La tristezza, ad esempio, favorisce la riflessione dopo la perdita. Ci incoraggia a fermarci e a focalizzare lo sguardo su noi stessi per facilitare l’accettazione. La diminuzione dell’eccitazione fisiologica ci dà spazio per un pensiero lento e ci dà il tempo necessario per aggiornare le nostre strutture cognitive; cioè, adattarci alla perdita, valutare le nostre azioni, rivedere i nostri obiettivi e modificare i nostri piani.
Quindi la prossima volta che attraversi un momento difficile e sei tentato di etichettarlo come un disturbo mentale, dovresti fermarti e chiederti: è una reazione normale a quello che mi sta succedendo? La maggior parte delle persone si sentirebbe così in queste circostanze? Ciò che sento mi impedisce di svolgere le mie attività quotidiane?
Usa queste domande come guida. Disturbi psicologici come la depressione o l’ansia non solo peggiorano con il tempo, ma rendono anche molto difficile il funzionamento quotidiano, causando enormi disagi.

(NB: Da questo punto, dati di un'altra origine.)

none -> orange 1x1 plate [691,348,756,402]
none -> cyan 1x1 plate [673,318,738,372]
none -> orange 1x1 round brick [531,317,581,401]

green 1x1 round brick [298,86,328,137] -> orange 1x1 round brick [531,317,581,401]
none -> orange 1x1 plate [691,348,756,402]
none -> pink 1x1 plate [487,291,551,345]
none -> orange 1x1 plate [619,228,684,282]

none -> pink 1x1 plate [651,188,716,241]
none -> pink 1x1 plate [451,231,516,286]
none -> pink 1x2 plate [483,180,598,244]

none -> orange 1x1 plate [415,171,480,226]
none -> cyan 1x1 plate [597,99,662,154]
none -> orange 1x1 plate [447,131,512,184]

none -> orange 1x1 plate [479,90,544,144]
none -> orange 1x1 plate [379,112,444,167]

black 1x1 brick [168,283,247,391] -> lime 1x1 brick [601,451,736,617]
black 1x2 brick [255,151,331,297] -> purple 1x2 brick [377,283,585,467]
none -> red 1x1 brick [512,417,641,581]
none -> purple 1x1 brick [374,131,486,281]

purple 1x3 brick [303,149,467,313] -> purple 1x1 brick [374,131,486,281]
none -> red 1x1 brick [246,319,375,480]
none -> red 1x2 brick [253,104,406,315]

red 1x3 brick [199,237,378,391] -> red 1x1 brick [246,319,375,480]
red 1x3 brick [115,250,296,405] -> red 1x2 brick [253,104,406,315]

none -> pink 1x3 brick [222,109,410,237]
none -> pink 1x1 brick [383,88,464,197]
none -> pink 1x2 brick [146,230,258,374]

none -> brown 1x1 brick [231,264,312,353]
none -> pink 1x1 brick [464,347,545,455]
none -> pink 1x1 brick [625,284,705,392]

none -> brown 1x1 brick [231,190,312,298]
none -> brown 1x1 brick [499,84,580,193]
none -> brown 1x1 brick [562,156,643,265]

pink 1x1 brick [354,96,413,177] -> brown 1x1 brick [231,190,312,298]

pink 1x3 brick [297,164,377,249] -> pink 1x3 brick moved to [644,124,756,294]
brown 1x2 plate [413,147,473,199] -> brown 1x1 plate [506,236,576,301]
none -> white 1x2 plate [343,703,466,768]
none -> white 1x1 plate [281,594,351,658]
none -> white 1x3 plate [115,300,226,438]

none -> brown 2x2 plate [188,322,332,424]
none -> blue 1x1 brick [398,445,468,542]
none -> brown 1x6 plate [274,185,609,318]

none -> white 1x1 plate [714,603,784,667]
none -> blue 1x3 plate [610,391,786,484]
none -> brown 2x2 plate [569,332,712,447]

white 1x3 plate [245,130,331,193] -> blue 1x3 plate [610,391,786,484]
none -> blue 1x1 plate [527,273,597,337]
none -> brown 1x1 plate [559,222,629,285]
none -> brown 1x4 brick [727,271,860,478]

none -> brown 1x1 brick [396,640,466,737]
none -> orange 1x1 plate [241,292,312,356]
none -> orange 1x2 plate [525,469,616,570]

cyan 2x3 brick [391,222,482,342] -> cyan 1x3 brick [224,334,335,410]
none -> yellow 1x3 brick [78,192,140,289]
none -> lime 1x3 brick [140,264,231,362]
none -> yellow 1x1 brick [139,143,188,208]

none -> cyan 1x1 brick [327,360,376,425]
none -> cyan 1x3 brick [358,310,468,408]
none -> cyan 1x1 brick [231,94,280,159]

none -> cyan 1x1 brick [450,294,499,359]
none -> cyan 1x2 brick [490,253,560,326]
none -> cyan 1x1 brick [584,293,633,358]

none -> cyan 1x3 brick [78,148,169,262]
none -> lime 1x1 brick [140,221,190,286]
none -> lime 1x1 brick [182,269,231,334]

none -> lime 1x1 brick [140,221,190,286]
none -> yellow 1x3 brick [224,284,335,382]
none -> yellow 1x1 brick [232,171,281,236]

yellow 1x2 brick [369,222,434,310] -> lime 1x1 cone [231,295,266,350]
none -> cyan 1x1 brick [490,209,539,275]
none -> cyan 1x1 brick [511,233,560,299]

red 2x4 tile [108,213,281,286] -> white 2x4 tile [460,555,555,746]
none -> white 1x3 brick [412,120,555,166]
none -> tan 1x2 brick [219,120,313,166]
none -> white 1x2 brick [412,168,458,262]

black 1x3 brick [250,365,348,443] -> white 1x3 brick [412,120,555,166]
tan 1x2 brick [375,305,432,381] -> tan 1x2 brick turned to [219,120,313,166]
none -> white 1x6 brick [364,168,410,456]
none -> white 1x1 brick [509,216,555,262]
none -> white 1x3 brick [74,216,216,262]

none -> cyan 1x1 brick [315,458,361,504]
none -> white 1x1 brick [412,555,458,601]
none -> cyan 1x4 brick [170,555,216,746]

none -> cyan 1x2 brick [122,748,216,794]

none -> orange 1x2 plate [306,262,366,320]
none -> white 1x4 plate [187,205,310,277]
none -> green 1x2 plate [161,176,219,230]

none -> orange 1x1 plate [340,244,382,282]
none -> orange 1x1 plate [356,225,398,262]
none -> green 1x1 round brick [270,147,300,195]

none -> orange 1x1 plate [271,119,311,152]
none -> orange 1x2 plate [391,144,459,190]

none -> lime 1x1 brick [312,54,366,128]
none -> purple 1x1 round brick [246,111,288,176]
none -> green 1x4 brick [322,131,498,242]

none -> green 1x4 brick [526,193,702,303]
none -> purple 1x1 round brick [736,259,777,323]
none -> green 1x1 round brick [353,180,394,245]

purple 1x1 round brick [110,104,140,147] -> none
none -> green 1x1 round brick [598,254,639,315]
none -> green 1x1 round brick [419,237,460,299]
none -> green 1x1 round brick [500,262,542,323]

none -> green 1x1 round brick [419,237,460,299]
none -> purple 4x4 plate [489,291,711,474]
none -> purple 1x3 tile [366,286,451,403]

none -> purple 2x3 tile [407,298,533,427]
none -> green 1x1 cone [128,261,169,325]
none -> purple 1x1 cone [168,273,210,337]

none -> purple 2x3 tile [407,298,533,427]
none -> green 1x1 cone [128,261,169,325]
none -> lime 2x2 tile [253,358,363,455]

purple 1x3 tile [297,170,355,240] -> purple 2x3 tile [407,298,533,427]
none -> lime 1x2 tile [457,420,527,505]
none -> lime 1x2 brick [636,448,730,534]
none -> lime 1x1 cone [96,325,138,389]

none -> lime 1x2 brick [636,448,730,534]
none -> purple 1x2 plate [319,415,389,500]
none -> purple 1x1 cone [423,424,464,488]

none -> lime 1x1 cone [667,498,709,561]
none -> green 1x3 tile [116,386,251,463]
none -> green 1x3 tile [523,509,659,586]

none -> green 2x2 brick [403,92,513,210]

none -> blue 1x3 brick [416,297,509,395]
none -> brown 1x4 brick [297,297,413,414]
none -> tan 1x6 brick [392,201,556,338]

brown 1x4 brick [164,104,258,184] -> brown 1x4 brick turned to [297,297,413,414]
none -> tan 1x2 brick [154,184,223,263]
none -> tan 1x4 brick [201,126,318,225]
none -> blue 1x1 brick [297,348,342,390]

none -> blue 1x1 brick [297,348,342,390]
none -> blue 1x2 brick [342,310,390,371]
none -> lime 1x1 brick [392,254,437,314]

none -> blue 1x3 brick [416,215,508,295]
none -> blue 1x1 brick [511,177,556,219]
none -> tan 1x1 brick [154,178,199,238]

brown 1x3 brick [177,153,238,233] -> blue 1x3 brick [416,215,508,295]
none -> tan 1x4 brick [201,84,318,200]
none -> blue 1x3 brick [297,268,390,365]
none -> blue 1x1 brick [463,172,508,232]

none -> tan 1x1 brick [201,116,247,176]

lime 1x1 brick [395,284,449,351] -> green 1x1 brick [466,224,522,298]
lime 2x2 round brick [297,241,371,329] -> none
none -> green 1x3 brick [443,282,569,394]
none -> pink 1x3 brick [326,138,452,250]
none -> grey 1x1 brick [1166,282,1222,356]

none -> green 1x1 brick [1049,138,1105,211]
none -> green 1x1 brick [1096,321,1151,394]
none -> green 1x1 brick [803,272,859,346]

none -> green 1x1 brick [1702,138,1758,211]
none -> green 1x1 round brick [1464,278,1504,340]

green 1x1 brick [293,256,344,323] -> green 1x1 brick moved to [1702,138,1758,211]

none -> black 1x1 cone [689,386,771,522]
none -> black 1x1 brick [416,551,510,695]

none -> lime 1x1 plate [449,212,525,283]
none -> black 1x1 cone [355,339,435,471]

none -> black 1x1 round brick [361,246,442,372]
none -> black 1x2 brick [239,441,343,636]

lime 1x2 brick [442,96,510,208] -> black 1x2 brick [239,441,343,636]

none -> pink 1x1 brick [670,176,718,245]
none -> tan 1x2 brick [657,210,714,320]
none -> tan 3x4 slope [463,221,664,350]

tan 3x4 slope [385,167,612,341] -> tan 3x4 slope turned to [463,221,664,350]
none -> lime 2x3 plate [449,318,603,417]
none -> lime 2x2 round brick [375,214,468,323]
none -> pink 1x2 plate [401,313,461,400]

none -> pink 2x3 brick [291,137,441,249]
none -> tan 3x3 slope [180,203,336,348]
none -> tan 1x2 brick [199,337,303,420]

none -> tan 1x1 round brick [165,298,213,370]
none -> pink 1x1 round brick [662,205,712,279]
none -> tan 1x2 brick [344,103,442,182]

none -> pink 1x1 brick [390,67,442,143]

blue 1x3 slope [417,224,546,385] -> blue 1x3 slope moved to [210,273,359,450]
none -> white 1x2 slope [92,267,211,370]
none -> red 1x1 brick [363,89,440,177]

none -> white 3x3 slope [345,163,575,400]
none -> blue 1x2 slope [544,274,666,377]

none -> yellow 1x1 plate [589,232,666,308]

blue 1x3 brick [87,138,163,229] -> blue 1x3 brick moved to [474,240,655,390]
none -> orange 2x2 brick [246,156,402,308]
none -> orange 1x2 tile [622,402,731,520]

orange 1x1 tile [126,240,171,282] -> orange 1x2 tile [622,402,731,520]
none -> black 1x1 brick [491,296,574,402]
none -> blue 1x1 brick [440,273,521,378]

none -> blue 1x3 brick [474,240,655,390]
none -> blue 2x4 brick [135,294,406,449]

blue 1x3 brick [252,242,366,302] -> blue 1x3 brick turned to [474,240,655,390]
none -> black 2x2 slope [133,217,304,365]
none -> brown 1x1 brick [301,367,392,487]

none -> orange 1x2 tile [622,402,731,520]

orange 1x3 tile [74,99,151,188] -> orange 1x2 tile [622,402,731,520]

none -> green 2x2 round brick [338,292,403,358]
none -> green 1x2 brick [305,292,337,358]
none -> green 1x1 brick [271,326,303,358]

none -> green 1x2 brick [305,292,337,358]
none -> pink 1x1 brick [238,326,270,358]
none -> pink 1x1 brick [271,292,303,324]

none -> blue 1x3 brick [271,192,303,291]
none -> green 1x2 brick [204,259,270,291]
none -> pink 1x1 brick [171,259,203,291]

Quando ti senti male, concediti un po’ di spazio e tempo per esplorare quei sentimenti e reazioni alle esperienze difficili senza provare il bisogno di etichettarle. È probabile che scoprirai il loro messaggio e uscirai rafforzato dall’esperienza.
Riferimenti:
Xiao, Y. et. Al. (2023) Have the concepts of ‘anxiety’ and ‘depression’ been normalized or pathologized? A corpus study of historical semantic change. PLoS One; 18(6): e0288027.
Steinberg, H. & Himmerich, H. (2012) Roland Kuhn—100th Birthday of an Innovator of Clinical Psychopharmacology. Psychopharmacol Bull; 45(1): 48–50.